Nottingham City Homes chief executive Nick Murphy said: “Tackling fuel poverty is a huge priority for us; we are committed to ensuring that our tenants can afford to heat their homes well every winter. To meet this commitment we have an ongoing investment programme to bring our properties up to an Energy Performance Certificate (EPC) level C by 2018.”
New research by National Energy Action shows that energy efficiency problems such as damp and unhealthily low temperatures are more prevalent in privately rented homes such as shared properties, bedsits and hostels. In a recent national survey over two thirds said residents cannot afford to heat their room or shared space adequately. A similar number said the worst rental properties have such inadequate heating and insulation that it is impossible to keep them warm and free from damp.

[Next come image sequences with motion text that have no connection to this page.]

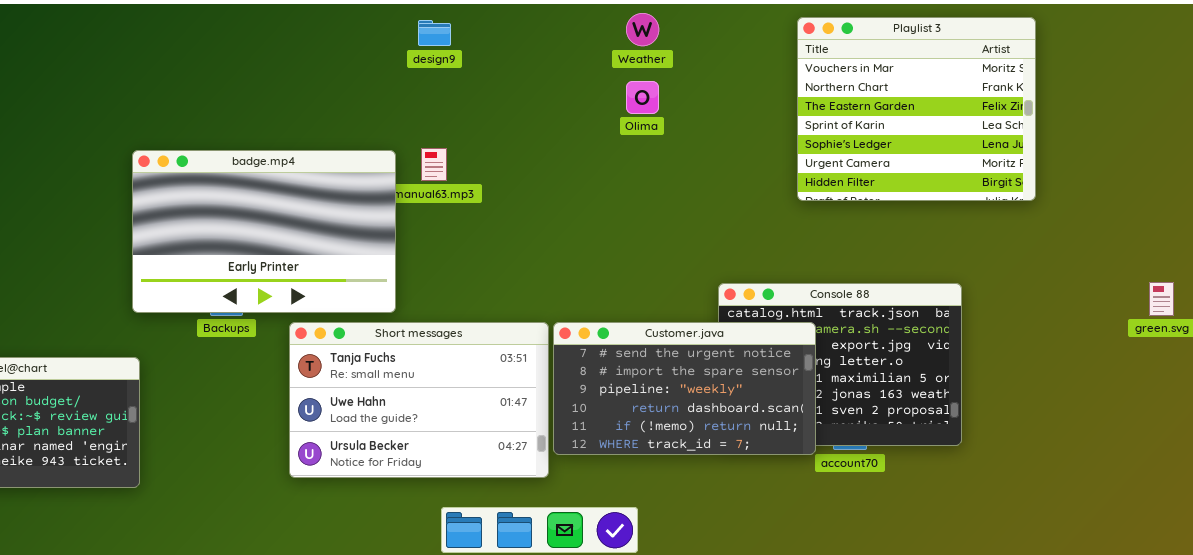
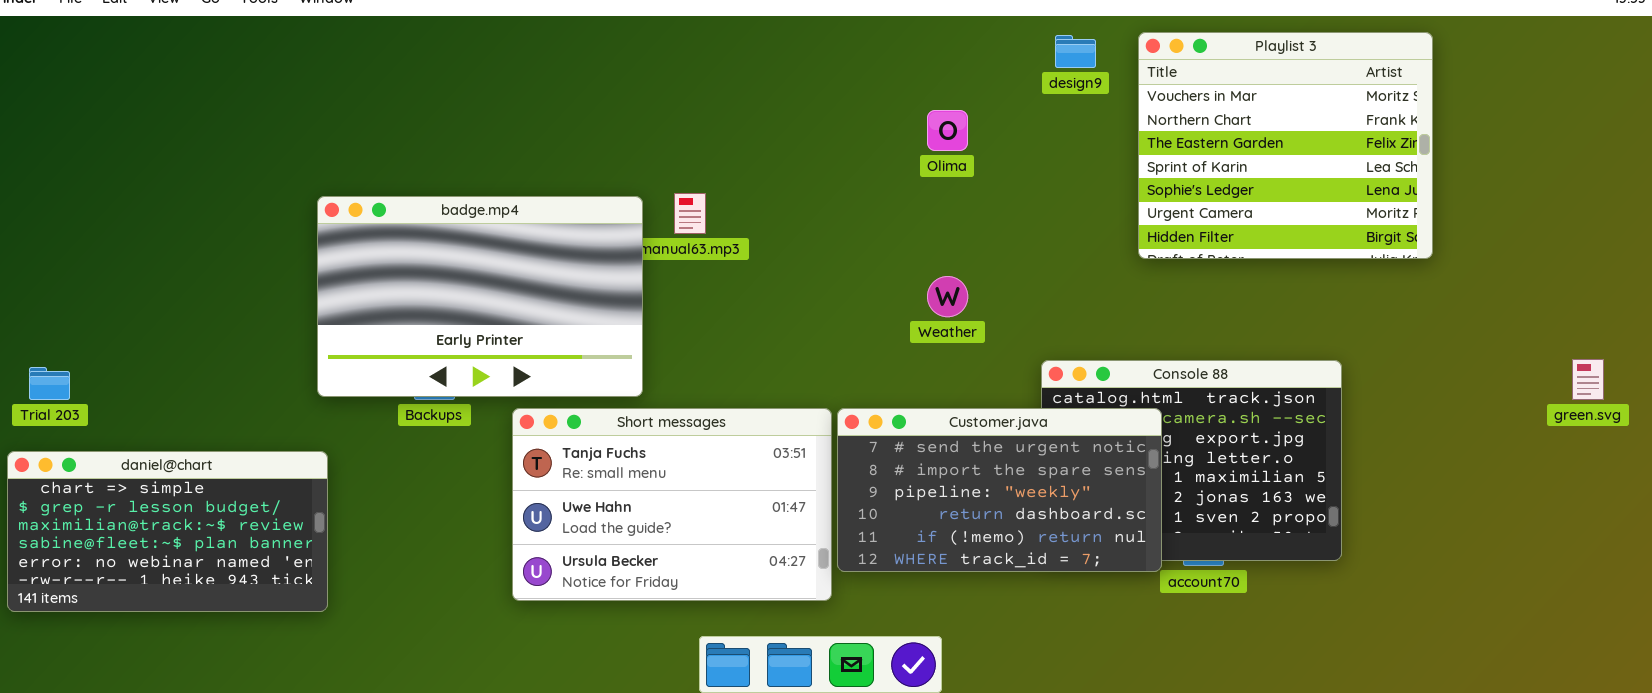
Weather: [626,13,659,46] -> [927,276,968,317], moved
design9: [418,20,451,46] -> [1055,35,1096,68], moved

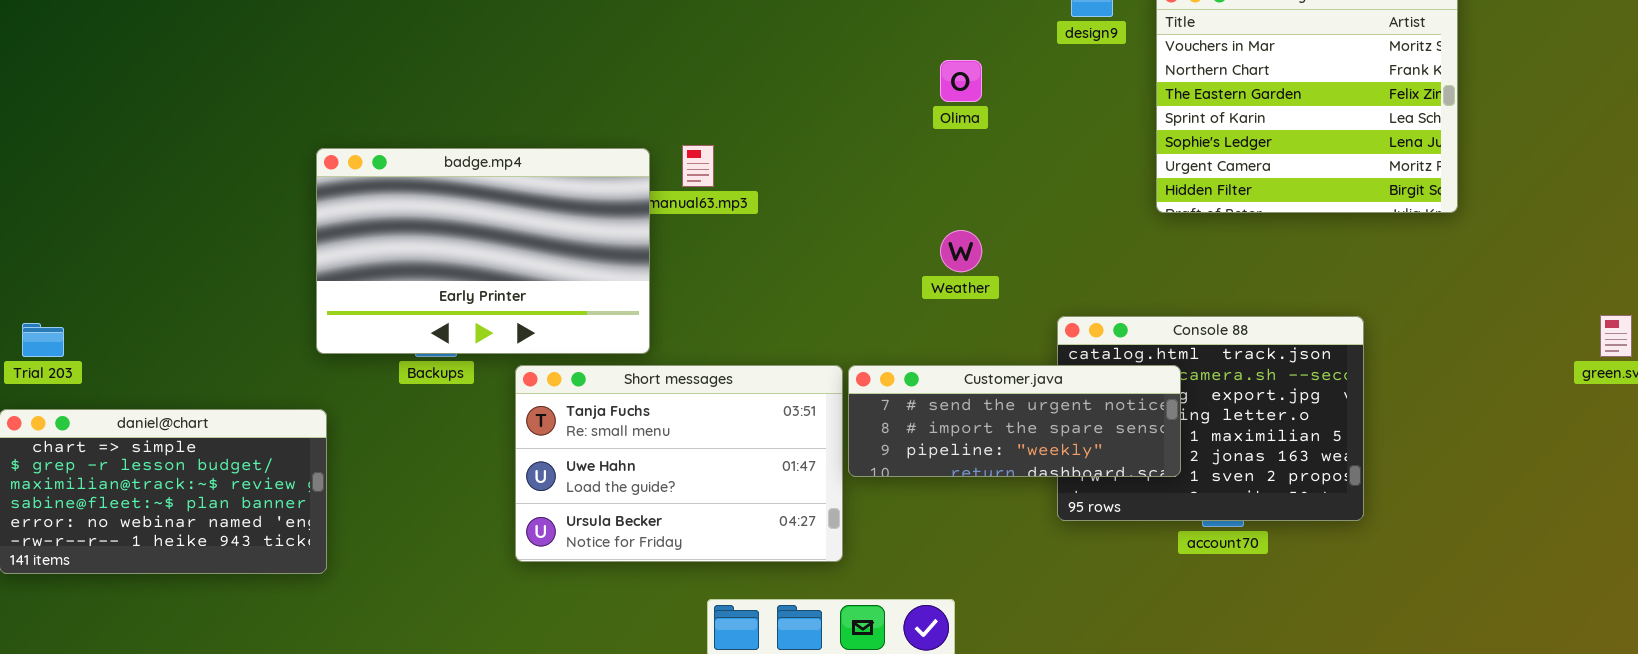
Customer.java: [837,408,1162,572] -> [848,365,1181,477], resized

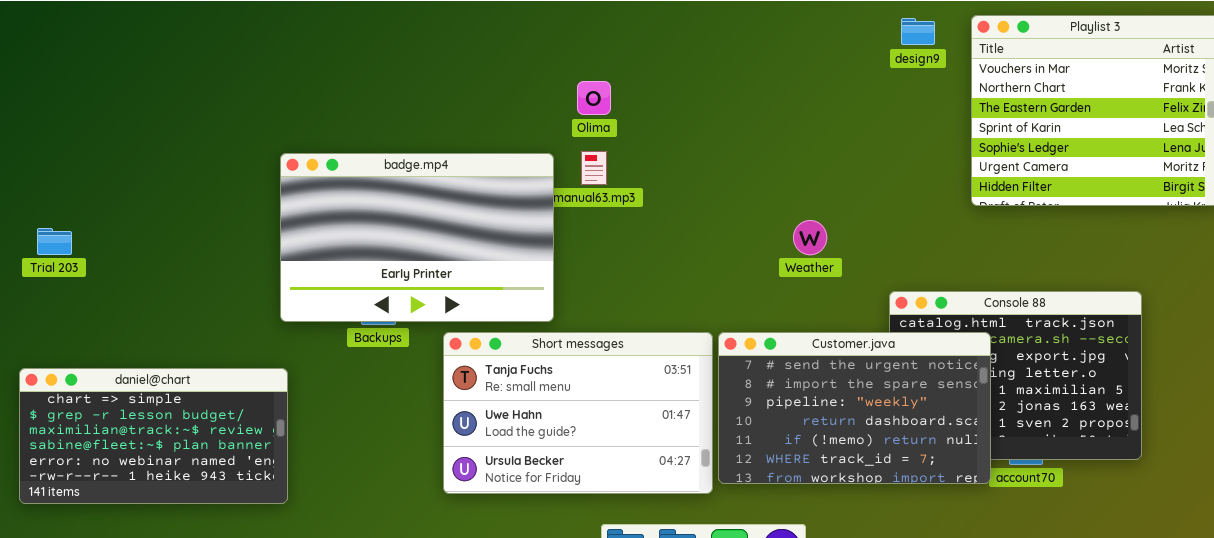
Olima: [940,60,982,102] -> [577,81,611,115], moved
Trial 203: [22,323,64,357] -> [37,228,72,255], moved
Customer.java: [848,365,1181,477] -> [718,332,991,484], resized

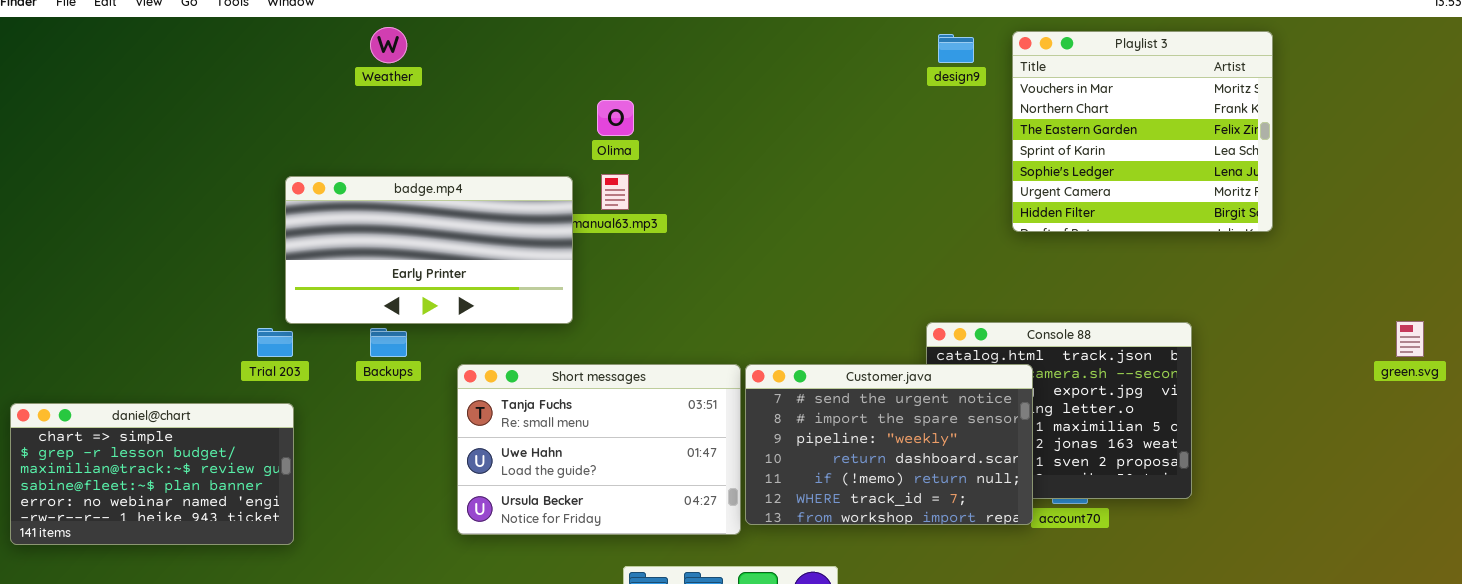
badge.mp4: [280,153,554,322] -> [285,176,573,324], resized
Weather: [793,220,827,255] -> [370,27,407,63], moved
Trial 203: [37,228,72,255] -> [257,328,293,357], moved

Portfolio holder for Housing and Planning, Councillor Jane Urquhart, said: “Nottingham has proven to be extremely proactive in offering practical and advisory support to help residents secure energy efficiency improvements to their homes and educating people to become more savvy when it comes to affordable warmth.

“The private rented sector can be difficult to engage with but we’re hoping to drive up standards through our proposed Selective Licensing scheme which is currently out to consultation until March.  This would require all private sector landlords operating in the city to demonstrate that their properties meet acceptable property standards including the prevention of excess cold.”